Hald {BAS}R Documentation

Hald Data


The Hald data have been used in many books and papers to illustrate variable selection. The data relate to an engineering application that was concerned with the effect of the composition of cement on heat evolved during hardening. The response variable Y is the heat evolved in a cement mix. The four explanatory variables are ingredients of the mix, X1: tricalcium aluminate, X2: tricalcium silicate, X3: tetracalcium alumino ferrite, X4: dicalcium silicate. An important feature of these data is that the variables X1 and X3 are highly correlated, as well as the variables X2 and X4. Thus we should expect any subset of (X1,X2,X3,X4) that includes one variable from highly correlated pair to do as any subset that also includes the other member.
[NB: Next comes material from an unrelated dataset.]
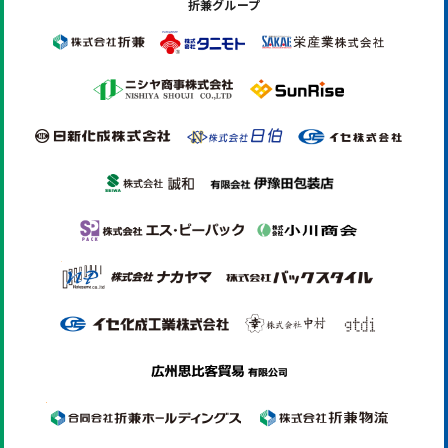
折兼グループ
hald is a dataframe with 13 observations and 5 variables (columns),

Y: Heat evolved per gram of cement (in calories) X1: Amount of tricalcium aluminate X2: Amount of tricalcium silicate X3: Amount of tetracalcium alumino ferrite X4: Amount of dicalcium silicate


Wood, H., Steinour, H.H., and Starke, H.R. (1932). "Effect of Composition of Portland cement on Heat Evolved During Hardening", Industrial and Engineering Chemistry, 24, 1207-1214.